**REQUIRED WORK:** Search the records for lines with the word "hand" and copy each match.

**Data extracted from a collection:**
== Segment start ==

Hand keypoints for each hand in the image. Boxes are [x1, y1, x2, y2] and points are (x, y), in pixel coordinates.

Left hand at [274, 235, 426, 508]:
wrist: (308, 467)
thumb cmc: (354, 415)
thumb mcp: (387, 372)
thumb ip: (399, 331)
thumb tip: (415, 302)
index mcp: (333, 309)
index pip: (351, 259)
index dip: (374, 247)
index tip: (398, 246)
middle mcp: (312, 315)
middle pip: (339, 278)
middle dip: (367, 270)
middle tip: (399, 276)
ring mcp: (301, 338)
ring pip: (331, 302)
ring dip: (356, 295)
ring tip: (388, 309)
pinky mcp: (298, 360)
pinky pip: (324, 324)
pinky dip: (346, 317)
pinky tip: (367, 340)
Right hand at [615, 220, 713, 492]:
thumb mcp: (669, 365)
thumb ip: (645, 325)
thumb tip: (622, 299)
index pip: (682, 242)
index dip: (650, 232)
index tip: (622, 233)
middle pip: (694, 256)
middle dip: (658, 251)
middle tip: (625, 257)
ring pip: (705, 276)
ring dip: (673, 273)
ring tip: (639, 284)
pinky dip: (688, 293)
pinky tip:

== Segment end ==

**EXPECTED ANSWER:**
Hand keypoints for each hand in the image. Boxes are [x1, y1, x2, y2] and points are (x, y), in pixel coordinates.
Left hand at [274, 235, 426, 508]:
Right hand at [615, 220, 713, 492]:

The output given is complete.